→ **WHAT YOU ARE ASKED TO DO**
Give the data again in full. Keep every line the same.

Data items

☆ ☆ ☆ ☆ ☆

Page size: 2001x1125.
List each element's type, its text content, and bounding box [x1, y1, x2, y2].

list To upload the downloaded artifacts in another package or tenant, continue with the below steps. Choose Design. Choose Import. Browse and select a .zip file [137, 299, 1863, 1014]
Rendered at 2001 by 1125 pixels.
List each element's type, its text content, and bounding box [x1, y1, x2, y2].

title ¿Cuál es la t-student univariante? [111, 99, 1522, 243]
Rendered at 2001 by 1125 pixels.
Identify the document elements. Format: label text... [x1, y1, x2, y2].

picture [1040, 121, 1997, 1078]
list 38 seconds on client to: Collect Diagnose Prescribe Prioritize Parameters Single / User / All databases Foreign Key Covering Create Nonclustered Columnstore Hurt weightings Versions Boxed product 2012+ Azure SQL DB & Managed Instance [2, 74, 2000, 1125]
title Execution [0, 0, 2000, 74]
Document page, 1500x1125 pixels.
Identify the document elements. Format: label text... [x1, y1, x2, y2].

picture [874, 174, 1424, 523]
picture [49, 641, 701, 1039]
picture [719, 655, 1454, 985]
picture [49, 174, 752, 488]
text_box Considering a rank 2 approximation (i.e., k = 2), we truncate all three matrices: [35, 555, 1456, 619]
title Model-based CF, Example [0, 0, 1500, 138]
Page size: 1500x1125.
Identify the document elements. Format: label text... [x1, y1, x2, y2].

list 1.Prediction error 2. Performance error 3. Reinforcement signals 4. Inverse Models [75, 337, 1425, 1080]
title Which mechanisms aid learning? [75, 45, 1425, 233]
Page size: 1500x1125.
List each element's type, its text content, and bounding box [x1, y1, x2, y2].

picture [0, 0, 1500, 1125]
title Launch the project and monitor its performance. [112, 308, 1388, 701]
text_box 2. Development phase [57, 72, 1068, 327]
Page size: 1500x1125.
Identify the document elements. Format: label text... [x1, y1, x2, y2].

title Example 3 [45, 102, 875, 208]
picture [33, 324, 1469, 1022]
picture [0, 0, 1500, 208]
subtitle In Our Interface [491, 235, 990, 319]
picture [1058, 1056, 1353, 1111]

☆ ☆ ☆ ☆ ☆

→ **EXPECTED OUTPUT**
Page size: 2001x1125.
List each element's type, its text content, and bounding box [x1, y1, x2, y2].

list To upload the downloaded artifacts in another package or tenant, continue with the below steps. Choose Design. Choose Import. Browse and select a .zip file [137, 299, 1863, 1014]
Rendered at 2001 by 1125 pixels.
List each element's type, its text content, and bounding box [x1, y1, x2, y2].

title ¿Cuál es la t-student univariante? [111, 99, 1522, 243]
Rendered at 2001 by 1125 pixels.
Identify the document elements. Format: label text... [x1, y1, x2, y2].

picture [1040, 121, 1997, 1078]
list 38 seconds on client to: Collect Diagnose Prescribe Prioritize Parameters Single / User / All databases Foreign Key Covering Create Nonclustered Columnstore Hurt weightings Versions Boxed product 2012+ Azure SQL DB & Managed Instance [2, 74, 2000, 1125]
title Execution [0, 0, 2000, 74]
Document page, 1500x1125 pixels.
Identify the document elements. Format: label text... [x1, y1, x2, y2].

picture [874, 174, 1424, 523]
picture [49, 641, 701, 1039]
picture [719, 655, 1454, 985]
picture [49, 174, 752, 488]
text_box Considering a rank 2 approximation (i.e., k = 2), we truncate all three matrices: [35, 555, 1456, 619]
title Model-based CF, Example [0, 0, 1500, 138]
Page size: 1500x1125.
Identify the document elements. Format: label text... [x1, y1, x2, y2].

list 1.Prediction error 2. Performance error 3. Reinforcement signals 4. Inverse Models [75, 337, 1425, 1080]
title Which mechanisms aid learning? [75, 45, 1425, 233]
Page size: 1500x1125.
List each element's type, its text content, and bounding box [x1, y1, x2, y2].

picture [0, 0, 1500, 1125]
title Launch the project and monitor its performance. [112, 308, 1388, 701]
text_box 2. Development phase [57, 72, 1068, 327]
Page size: 1500x1125.
Identify the document elements. Format: label text... [x1, y1, x2, y2].

title Example 3 [45, 102, 875, 208]
picture [33, 324, 1469, 1022]
picture [0, 0, 1500, 208]
subtitle In Our Interface [491, 235, 990, 319]
picture [1058, 1056, 1353, 1111]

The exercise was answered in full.